I’m not sure Black Lives Matter (and the movement it inspired) necessarily aspires to mobilizing voters as its primary goal — in founding the organization, activists Alicia Garza, Opal Tometi and Patrisse Cullors wrote:
Black Lives Matter is an ideological and political intervention in a world where Black lives are systematically and intentionally targeted for demise. It is an affirmation of Black folks’ contributions to this society, our humanity, and our resilience in the face of deadly oppression.
So political intervention is just one aspect — “political” being broader than just electoral efforts — and the primary goal is reasserting Black humanity. There are lots of organizations under the big umbrella Movement for Black Lives (or racial justice generally). And it’s unfortunate that those groups get erased:
But it’s still clear that racial justice activists were behind these two successful campaigns, and this is a big win for them.
Again, from Slate:
It’s rare for incumbent prosecutors to be voted out of office.
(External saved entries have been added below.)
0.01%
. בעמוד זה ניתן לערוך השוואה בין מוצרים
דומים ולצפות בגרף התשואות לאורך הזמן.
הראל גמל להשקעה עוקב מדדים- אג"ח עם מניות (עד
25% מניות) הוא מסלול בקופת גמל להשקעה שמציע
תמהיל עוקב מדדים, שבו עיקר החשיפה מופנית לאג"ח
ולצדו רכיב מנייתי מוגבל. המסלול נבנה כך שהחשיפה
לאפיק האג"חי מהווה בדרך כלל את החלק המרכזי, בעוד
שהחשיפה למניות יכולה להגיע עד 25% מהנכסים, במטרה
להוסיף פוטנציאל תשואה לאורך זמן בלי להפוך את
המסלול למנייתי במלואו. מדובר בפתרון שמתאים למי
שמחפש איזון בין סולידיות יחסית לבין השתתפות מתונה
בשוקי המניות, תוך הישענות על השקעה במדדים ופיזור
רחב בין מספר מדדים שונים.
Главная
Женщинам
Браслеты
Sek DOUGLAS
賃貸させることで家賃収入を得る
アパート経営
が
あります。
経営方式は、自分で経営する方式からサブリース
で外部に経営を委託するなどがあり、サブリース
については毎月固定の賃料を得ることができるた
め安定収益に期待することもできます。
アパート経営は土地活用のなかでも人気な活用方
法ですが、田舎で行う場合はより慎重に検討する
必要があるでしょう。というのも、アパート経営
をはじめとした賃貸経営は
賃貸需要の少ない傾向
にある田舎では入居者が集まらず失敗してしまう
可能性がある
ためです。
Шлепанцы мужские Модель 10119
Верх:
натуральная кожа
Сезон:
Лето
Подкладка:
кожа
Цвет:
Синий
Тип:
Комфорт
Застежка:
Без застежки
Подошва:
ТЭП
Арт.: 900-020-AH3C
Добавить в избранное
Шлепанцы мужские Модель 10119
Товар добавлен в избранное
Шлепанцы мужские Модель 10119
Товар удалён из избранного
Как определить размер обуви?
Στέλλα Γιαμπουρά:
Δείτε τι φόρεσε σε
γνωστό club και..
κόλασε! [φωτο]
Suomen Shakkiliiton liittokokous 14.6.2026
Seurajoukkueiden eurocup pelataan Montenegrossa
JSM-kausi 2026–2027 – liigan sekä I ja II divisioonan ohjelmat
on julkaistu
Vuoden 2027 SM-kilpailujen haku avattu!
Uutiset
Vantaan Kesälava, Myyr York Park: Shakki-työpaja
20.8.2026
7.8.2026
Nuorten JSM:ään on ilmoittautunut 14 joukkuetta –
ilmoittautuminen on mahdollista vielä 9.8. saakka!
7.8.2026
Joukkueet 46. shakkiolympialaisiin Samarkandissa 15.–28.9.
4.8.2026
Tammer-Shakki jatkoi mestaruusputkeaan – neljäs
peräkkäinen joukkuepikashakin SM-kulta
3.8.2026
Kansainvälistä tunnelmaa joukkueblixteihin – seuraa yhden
According to one study, they win re-election 95 percent of the time, and typically they run unopposed. [...]
Foxx, who won by a huge margin Tuesday night, benefited from a highly organized and relentless opposition campaign against Alvarez staged primarily by young activists. Leading up to Tuesday’s vote, supporters of Black Lives Matter buffeted Alvarez with one protest after another: On Feb. 17, her speech at the University of Chicago’s Institute of Politics was cut short when members of a group called Black Youth Project 100 started chanting “We will not let Laquan be covered up!” The following week, activists interrupted a forum with Alvarez and Foxx by standing up and counting to 16—a reference to the number of bullets that killed McDonald. The catchphrase “Bye Anita” showed up on posters and T-shirts and, of course, as a hashtag on Twitter.
Kim Foxx is straightforwardly fantastic — she “believes the justice system puts too many black and Latino men in jail and prison, and sees prosecutors as key figures in the push to end mass incarceration.” She ran on criminal justice reform generally, not just on the murder of Laquan McDonald and mishandling of the case against the police.
Michael O’Malley is much less of a movement candidate. McGinty’s mishandling of the murder of Tamir Rice was not necessarily O’Malley’s biggest argument against the DA. O’Malley refused to say whether he thought the police officer who murdered Tamir had broken the law. And consequently it’s not easy to say that he lost solely as a result of the anger over Tamir’s death — but it’s clear that this played some role.
And as Leon Neyfakh summarizes:
[W]hat appears to be changing from the law-and-order days of the recent past is that, in 2016, the scandal that can get you bounced out of office as a prosecutor involves not being hard enough on cops.
Congrats to activists in Chicago and Cleveland for these huge wins, and looking forward to their future power!